At least this is how the book works for its first half. Then at its central point, whether by accident or design, a narrative thread suddenly burst into flame. We gather that Jacob is conducting an affair with a woman who is probably a prostitute. No word of moral judgement is uttered, by the narrator or anyone else. Then a letter arrives from Jacob’s loving mother in the north of England. The letter is placed on the table in Jacob’s rooms and the woman arrives. The bedroom door closes behind them. In the living room is the letter, the symbol of his original, youthful identity and innocence, while in the bedroom there is a man who has outgrown that identity. Still no moral lesson is pointed. But a few hours afterwards, walking in the streets of London, Jacob sees her ‘turning up Greek Street upon another man’s arm.’ He is struck motionless as if turned to stone and ground to dust; we realise how deeply in love he is. This is an astonishing moment, a moment when it seems as if all the pent-up forces of confusion and impersonality in the novel are swept away, all the reader’s latent desire for action, for narrative and meaning are satisfied – and perhaps the author’s desire too. From this point, Jacob does form the centre of the story. True, we are still kept distant from his character in the usual sense, but he has become a living being, and his story now moves through recognisable stages, places and relationships.
And then all is withdrawn again. Suddenly armies are moving, battleships are moving, statesmen speak their grave and terrible words like hideous automata, papers are signed, and a new history begins to unfold. We turn the final page and find Jacob’s mother and his close friend looking around his untidy, now-empty room, wondering what to do with his things, for he has been killed in France. Now we see the symbolic significance of his surname: this is Woolf’s oblique but devastating verdict on the Great War. Jacob’s life, like hundreds of thousands of others, had scarcely begun, and now it has been snuffed out. The flux of life is fulfilled in death.
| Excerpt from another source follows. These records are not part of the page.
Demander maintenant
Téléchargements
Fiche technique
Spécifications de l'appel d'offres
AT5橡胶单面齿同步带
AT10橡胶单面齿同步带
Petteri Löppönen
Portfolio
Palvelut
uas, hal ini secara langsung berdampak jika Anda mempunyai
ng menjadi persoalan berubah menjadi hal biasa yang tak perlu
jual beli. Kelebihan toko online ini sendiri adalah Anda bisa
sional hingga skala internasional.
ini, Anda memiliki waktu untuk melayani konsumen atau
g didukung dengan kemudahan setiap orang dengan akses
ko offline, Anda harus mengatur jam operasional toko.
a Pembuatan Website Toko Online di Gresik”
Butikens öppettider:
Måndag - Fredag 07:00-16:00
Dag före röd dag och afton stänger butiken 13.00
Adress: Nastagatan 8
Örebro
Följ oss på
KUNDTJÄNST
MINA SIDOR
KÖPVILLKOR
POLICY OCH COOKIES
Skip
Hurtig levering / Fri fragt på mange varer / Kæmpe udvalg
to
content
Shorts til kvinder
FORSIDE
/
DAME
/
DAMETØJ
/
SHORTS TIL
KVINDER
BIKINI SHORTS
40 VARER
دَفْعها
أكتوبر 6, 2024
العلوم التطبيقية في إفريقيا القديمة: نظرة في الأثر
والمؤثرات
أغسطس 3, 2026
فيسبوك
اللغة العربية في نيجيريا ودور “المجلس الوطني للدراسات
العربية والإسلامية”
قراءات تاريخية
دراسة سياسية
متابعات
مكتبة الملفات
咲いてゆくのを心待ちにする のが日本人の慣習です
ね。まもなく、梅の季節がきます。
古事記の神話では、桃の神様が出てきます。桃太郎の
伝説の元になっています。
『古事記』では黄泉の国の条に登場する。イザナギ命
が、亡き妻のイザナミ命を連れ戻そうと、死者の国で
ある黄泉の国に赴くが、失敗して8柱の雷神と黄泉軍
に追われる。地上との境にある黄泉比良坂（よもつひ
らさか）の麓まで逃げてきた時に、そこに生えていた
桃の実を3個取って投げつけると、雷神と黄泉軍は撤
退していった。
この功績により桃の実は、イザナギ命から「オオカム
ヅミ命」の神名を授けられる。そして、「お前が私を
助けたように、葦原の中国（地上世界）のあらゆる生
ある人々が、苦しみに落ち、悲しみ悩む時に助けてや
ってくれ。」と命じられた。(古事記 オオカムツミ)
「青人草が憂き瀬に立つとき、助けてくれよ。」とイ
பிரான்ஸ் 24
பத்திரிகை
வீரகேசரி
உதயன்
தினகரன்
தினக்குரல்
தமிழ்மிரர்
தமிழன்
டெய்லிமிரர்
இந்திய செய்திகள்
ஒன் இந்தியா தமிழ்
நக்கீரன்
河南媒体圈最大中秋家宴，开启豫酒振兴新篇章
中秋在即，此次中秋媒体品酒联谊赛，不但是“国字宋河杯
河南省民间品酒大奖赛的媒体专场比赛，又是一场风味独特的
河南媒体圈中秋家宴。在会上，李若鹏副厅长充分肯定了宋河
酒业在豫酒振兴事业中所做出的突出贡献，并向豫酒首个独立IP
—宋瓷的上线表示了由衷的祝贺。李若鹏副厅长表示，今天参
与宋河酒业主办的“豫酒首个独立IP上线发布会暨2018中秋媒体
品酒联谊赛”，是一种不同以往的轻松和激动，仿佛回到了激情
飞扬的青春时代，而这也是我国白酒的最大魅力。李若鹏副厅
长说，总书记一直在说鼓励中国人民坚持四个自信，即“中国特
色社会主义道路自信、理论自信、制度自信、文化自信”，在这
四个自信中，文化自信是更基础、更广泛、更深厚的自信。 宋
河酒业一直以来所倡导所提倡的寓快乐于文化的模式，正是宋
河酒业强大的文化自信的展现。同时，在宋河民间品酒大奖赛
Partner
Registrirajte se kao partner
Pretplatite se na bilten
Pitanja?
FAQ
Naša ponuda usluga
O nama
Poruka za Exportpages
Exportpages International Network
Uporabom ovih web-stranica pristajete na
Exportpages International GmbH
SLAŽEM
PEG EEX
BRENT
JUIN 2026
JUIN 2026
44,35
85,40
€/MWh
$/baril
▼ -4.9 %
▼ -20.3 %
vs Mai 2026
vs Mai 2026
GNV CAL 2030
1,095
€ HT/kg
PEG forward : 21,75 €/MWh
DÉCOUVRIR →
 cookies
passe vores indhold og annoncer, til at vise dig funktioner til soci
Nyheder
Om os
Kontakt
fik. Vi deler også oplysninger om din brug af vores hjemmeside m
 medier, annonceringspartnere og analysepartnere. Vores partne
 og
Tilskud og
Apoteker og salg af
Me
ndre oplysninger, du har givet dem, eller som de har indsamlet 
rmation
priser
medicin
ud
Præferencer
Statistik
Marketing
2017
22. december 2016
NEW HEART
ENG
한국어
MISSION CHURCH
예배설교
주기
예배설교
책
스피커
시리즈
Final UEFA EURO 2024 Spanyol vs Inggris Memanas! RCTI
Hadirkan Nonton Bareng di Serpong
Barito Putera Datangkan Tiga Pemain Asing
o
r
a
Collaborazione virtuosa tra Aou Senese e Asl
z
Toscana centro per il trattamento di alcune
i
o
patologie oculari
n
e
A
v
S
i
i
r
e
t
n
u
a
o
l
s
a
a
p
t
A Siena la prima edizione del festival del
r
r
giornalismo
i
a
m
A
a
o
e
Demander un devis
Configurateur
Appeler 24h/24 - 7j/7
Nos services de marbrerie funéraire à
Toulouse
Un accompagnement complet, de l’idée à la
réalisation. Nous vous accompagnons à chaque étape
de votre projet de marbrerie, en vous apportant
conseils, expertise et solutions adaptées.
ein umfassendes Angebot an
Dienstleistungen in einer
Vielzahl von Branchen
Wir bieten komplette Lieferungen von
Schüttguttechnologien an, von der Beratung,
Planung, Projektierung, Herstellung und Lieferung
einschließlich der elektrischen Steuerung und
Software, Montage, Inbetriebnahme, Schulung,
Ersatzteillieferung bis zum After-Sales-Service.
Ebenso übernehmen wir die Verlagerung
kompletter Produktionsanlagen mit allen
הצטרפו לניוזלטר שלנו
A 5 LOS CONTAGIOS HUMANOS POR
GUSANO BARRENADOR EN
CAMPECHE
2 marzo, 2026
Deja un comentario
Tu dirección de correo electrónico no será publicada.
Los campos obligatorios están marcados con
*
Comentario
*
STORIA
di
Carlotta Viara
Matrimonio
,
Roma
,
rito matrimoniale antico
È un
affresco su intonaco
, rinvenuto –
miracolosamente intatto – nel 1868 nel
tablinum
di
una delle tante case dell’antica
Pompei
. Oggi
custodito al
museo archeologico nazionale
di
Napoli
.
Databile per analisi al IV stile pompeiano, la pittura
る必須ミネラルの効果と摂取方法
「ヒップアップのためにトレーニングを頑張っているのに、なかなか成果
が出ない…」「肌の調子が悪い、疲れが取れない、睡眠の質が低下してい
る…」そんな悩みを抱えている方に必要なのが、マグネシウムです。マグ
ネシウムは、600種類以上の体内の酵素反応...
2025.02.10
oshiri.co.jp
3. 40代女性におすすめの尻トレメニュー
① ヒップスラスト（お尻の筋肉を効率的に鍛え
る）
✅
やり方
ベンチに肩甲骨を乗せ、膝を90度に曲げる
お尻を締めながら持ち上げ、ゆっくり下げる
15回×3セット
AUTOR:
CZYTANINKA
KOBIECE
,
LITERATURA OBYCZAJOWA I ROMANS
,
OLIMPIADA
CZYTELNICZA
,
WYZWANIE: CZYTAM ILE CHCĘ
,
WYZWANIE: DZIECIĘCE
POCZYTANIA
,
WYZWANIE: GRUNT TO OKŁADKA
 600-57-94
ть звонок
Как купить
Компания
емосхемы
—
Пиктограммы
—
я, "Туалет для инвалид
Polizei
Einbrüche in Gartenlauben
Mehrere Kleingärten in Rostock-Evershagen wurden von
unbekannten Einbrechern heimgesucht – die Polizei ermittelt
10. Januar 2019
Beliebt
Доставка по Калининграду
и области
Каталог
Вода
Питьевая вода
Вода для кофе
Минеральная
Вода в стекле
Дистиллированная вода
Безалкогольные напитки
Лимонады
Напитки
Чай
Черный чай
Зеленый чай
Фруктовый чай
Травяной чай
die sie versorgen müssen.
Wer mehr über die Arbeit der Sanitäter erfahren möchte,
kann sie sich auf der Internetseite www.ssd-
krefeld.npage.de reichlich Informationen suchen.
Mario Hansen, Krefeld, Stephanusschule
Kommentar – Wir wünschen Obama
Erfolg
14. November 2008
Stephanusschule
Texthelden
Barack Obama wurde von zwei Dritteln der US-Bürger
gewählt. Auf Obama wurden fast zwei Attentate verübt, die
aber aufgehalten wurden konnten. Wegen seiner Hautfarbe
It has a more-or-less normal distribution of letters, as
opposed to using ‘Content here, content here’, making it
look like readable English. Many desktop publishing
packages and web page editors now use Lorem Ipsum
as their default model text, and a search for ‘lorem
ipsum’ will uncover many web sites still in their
Does this difficult novel really work? That is a matter of opinion. It very clearly highlights the old artistic problem of evoking disorder, unreason and chaos, without itself becoming chaotic. I think that Woolf herself found it impossible to write an entire novel without succumbing to the artist’s greatest desire – to bring order out of chaos, form out of formlessness. Here she first tore up the restrictions of the conventional novel, but then she permitted elements of emotional realism to return. Through the balance thus achieved, she was able to move on to her mature triumphs in a new and more humane form of fiction.